## Given information:

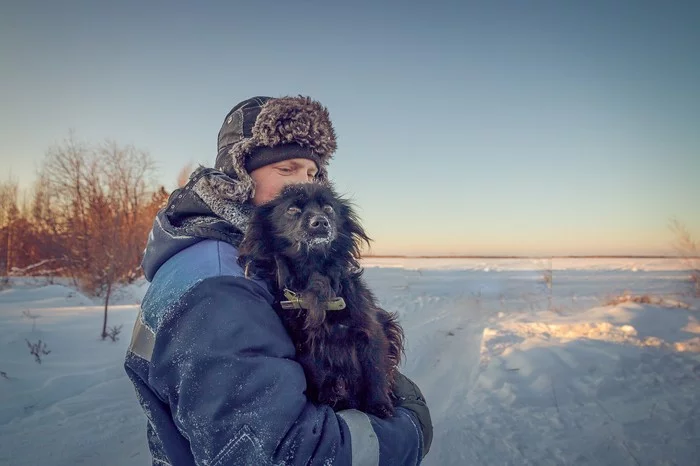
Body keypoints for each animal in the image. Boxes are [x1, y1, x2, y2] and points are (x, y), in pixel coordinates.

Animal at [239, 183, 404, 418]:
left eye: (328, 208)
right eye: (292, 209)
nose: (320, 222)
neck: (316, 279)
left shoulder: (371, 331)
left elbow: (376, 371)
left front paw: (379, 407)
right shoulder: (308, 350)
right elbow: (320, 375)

## What this task involves:
Which lines above include the word "right"? Pick them out and copy them.

## Answer to this problem:
right eye: (292, 209)
right shoulder: (308, 350)
right elbow: (320, 375)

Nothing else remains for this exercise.